Since his directing switch, Prabhu hasn’t totally stopped acting, but the ABCD series is something special. It is directed by Remo D’Souza who is a Hindi film choreographer that Prabhu would have know from the industry. The first film along with Prabu starred Ganesh Acharya, another choreographer, along with Prabhu. The rest of the cast was clearly filled in by dancers from Remo’s troupe, the kind who are super talented but usually get stuck standing behind the star instead of shining on their own. Prabhu did the lead role, it included a big featured dance for him to his first massive hit “Urvashi”, the whole film we a tribute to Prabhu. The second film in the series, ABCD2, brought in Varun and Shraddha to star with Prabhu and gave them move of a plot and more featured dancing to do, although the troupe dancers were still there and still featured more than usual. And now we are here, Varun and Shraddha have oodles of plot, Nora Fatehi is there to do way more dancing than she usually gets to do, plus the usual “not great actors but great dancers” cast, and Prabhu still gets his big moment in the sun because ultimately, that is what we are here for.
See this movie because it is a fun silly dance film, see this movie because it is a good Varun role, see this movie for all those reasons.

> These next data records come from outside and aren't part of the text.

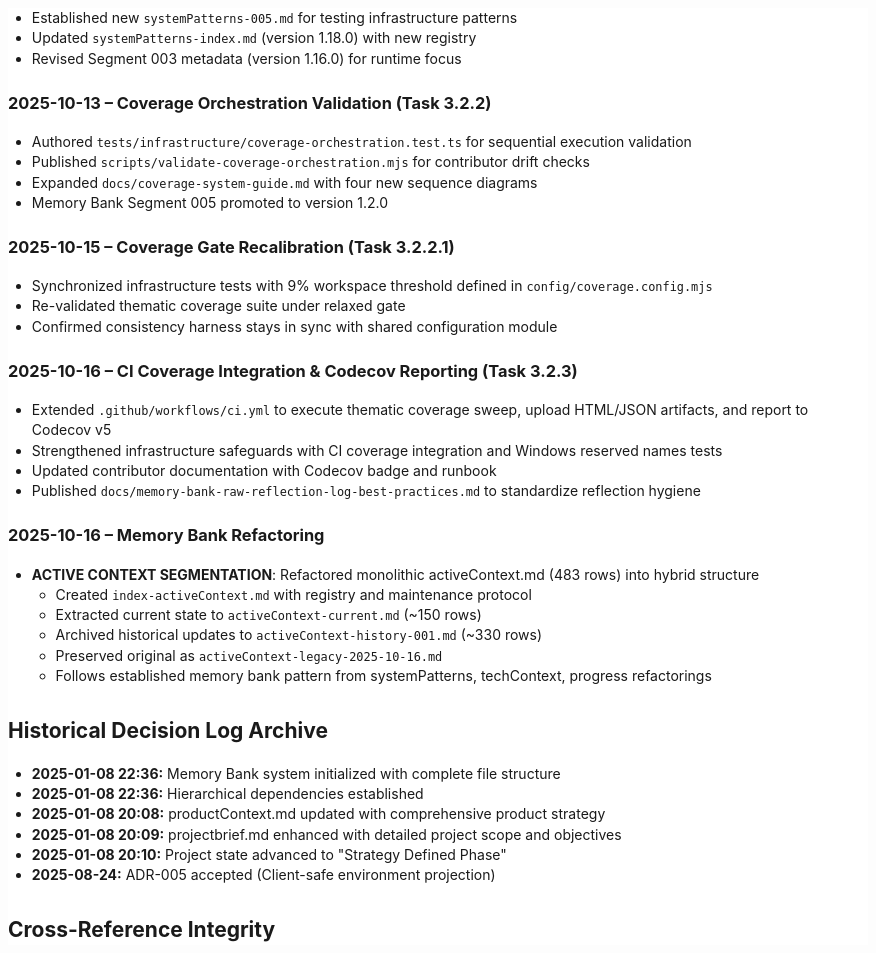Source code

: - Established new `systemPatterns-005.md` for testing infrastructure patterns
- Updated `systemPatterns-index.md` (version 1.18.0) with new registry
- Revised Segment 003 metadata (version 1.16.0) for runtime focus

### 2025-10-13 – Coverage Orchestration Validation (Task 3.2.2)

- Authored `tests/infrastructure/coverage-orchestration.test.ts` for sequential execution validation
- Published `scripts/validate-coverage-orchestration.mjs` for contributor drift checks
- Expanded `docs/coverage-system-guide.md` with four new sequence diagrams
- Memory Bank Segment 005 promoted to version 1.2.0

### 2025-10-15 – Coverage Gate Recalibration (Task 3.2.2.1)

- Synchronized infrastructure tests with 9% workspace threshold defined in
  `config/coverage.config.mjs`
- Re-validated thematic coverage suite under relaxed gate
- Confirmed consistency harness stays in sync with shared configuration module

### 2025-10-16 – CI Coverage Integration & Codecov Reporting (Task 3.2.3)

- Extended `.github/workflows/ci.yml` to execute thematic coverage sweep, upload HTML/JSON
  artifacts, and report to Codecov v5
- Strengthened infrastructure safeguards with CI coverage integration and Windows reserved names
  tests
- Updated contributor documentation with Codecov badge and runbook
- Published `docs/memory-bank-raw-reflection-log-best-practices.md` to standardize reflection
  hygiene

### 2025-10-16 – Memory Bank Refactoring

- **ACTIVE CONTEXT SEGMENTATION**: Refactored monolithic activeContext.md (483 rows) into hybrid
  structure
  - Created `index-activeContext.md` with registry and maintenance protocol
  - Extracted current state to `activeContext-current.md` (~150 rows)
  - Archived historical updates to `activeContext-history-001.md` (~330 rows)
  - Preserved original as `activeContext-legacy-2025-10-16.md`
  - Follows established memory bank pattern from systemPatterns, techContext, progress refactorings

## Historical Decision Log Archive

- **2025-01-08 22:36:** Memory Bank system initialized with complete file structure
- **2025-01-08 22:36:** Hierarchical dependencies established
- **2025-01-08 20:08:** productContext.md updated with comprehensive product strategy
- **2025-01-08 20:09:** projectbrief.md enhanced with detailed project scope and objectives
- **2025-01-08 20:10:** Project state advanced to "Strategy Defined Phase"
- **2025-08-24:** ADR-005 accepted (Client-safe environment projection)

## Cross-Reference Integrity
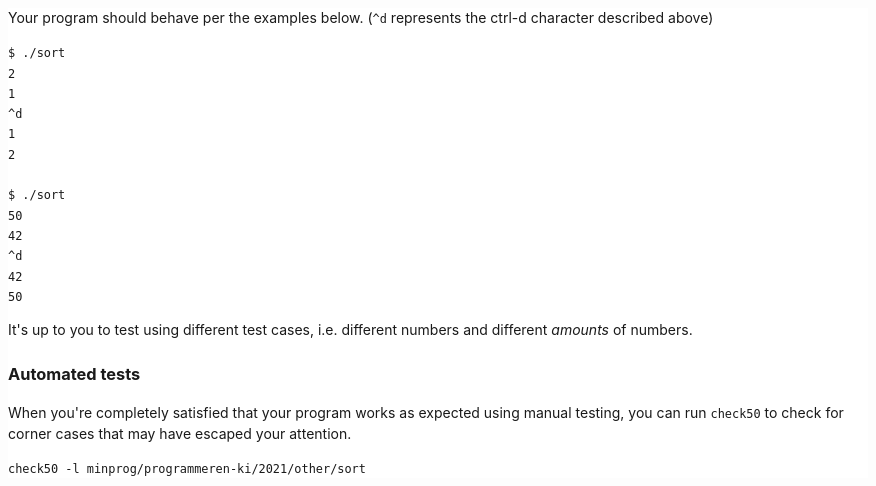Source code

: Your program should behave per the examples below. (`^d` represents the ctrl-d character described above)

    $ ./sort
    2
    1
    ^d
    1
    2

    $ ./sort
    50
    42
    ^d
    42
    50

It's up to you to test using different test cases, i.e. different numbers and different *amounts* of numbers.


### Automated tests

When you're completely satisfied that your program works as expected using manual testing, you can run `check50` to check for corner cases that may have escaped your attention.

    check50 -l minprog/programmeren-ki/2021/other/sort
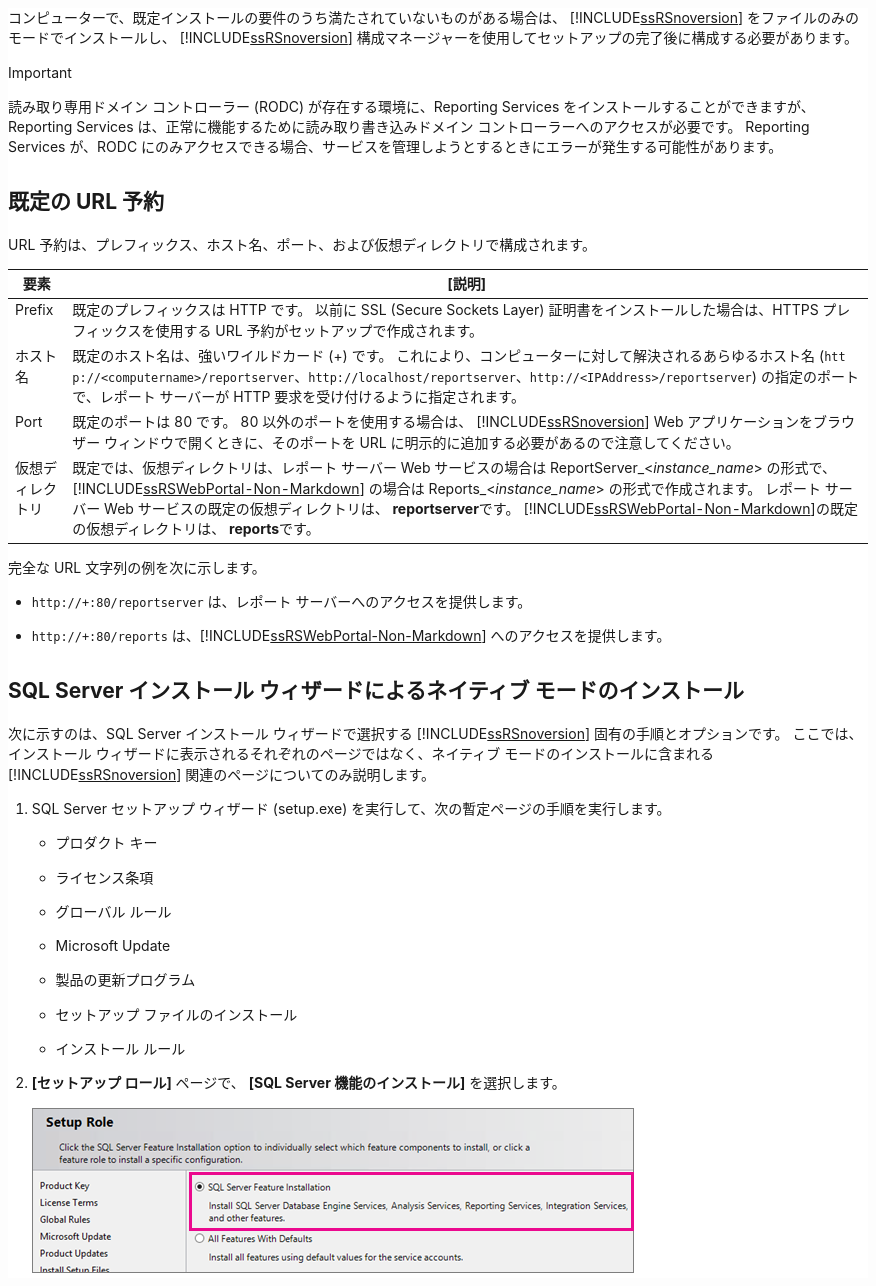  コンピューターで、既定インストールの要件のうち満たされていないものがある場合は、 [!INCLUDE[ssRSnoversion](../../includes/ssrsnoversion-md.md)] をファイルのみのモードでインストールし、 [!INCLUDE[ssRSnoversion](../../includes/ssrsnoversion-md.md)] 構成マネージャーを使用してセットアップの完了後に構成する必要があります。
 
 > [!IMPORTANT]
 > 読み取り専用ドメイン コントローラー (RODC) が存在する環境に、Reporting Services をインストールすることができますが、Reporting Services は、正常に機能するために読み取り書き込みドメイン コントローラーへのアクセスが必要です。 Reporting Services が、RODC にのみアクセスできる場合、サービスを管理しようとするときにエラーが発生する可能性があります。
  
##  <a name="bkmk_defaultURLreservations"></a> 既定の URL 予約  
 URL 予約は、プレフィックス、ホスト名、ポート、および仮想ディレクトリで構成されます。  
  
|要素|[説明]|  
|----------|-----------------|  
|Prefix|既定のプレフィックスは HTTP です。 以前に SSL (Secure Sockets Layer) 証明書をインストールした場合は、HTTPS プレフィックスを使用する URL 予約がセットアップで作成されます。|  
|ホスト名|既定のホスト名は、強いワイルドカード (+) です。 これにより、コンピューターに対して解決されるあらゆるホスト名 (`http://<computername>/reportserver`、`http://localhost/reportserver`、`http://<IPAddress>/reportserver`) の指定のポートで、レポート サーバーが HTTP 要求を受け付けるように指定されます。|  
|Port|既定のポートは 80 です。 80 以外のポートを使用する場合は、 [!INCLUDE[ssRSnoversion](../../includes/ssrsnoversion-md.md)] Web アプリケーションをブラウザー ウィンドウで開くときに、そのポートを URL に明示的に追加する必要があるので注意してください。|  
|仮想ディレクトリ|既定では、仮想ディレクトリは、レポート サーバー Web サービスの場合は ReportServer_\<*instance_name*> の形式で、[!INCLUDE[ssRSWebPortal-Non-Markdown](../../includes/ssrswebportal-non-markdown-md.md)] の場合は Reports_\<*instance_name*> の形式で作成されます。 レポート サーバー Web サービスの既定の仮想ディレクトリは、 **reportserver**です。 [!INCLUDE[ssRSWebPortal-Non-Markdown](../../includes/ssrswebportal-non-markdown-md.md)]の既定の仮想ディレクトリは、 **reports**です。|  
  
 完全な URL 文字列の例を次に示します。  
  
-   `http://+:80/reportserver` は、レポート サーバーへのアクセスを提供します。  
  
-   `http://+:80/reports` は、[!INCLUDE[ssRSWebPortal-Non-Markdown](../../includes/ssrswebportal-non-markdown-md.md)] へのアクセスを提供します。
  
##  <a name="bkmk_installwithwizard"></a> SQL Server インストール ウィザードによるネイティブ モードのインストール  
 次に示すのは、SQL Server インストール ウィザードで選択する  [!INCLUDE[ssRSnoversion](../../includes/ssrsnoversion-md.md)] 固有の手順とオプションです。 ここでは、インストール ウィザードに表示されるそれぞれのページではなく、ネイティブ モードのインストールに含まれる [!INCLUDE[ssRSnoversion](../../includes/ssrsnoversion-md.md)] 関連のページについてのみ説明します。  
  
1.  SQL Server セットアップ ウィザード (setup.exe) を実行して、次の暫定ページの手順を実行します。  
  
    -   プロダクト キー  
  
    -   ライセンス条項  
  
    -   グローバル ルール  
  
    -   Microsoft Update  
  
    -   製品の更新プログラム  
  
    -   セットアップ ファイルのインストール  
  
    -   インストール ルール  
  
2.  **[セットアップ ロール]** ページで、 **[SQL Server 機能のインストール]** を選択します。  
  
     ![セットアップ ロールの SQL Server 機能のインストール](../../reporting-services/install-windows/media/rs-setuprole.png "セットアップ ロールの SQL Server 機能のインストール")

But remember the real purpose and meaning of the film is a tribute to Prabhudeva. His dance is about an hour and twenty minutes in, post-interval, and in my theater as soon as the music started the cheers got so loud you couldn’t hear. But the biggest tribute was that as soon as Prabhu’s dance was over, three guys sitting in my row got up and walked out. They bought their tickets, drove to the theater, sat through the whole first half, just to see Prabhu dance. And now they were ready to go home, because what else was there to see?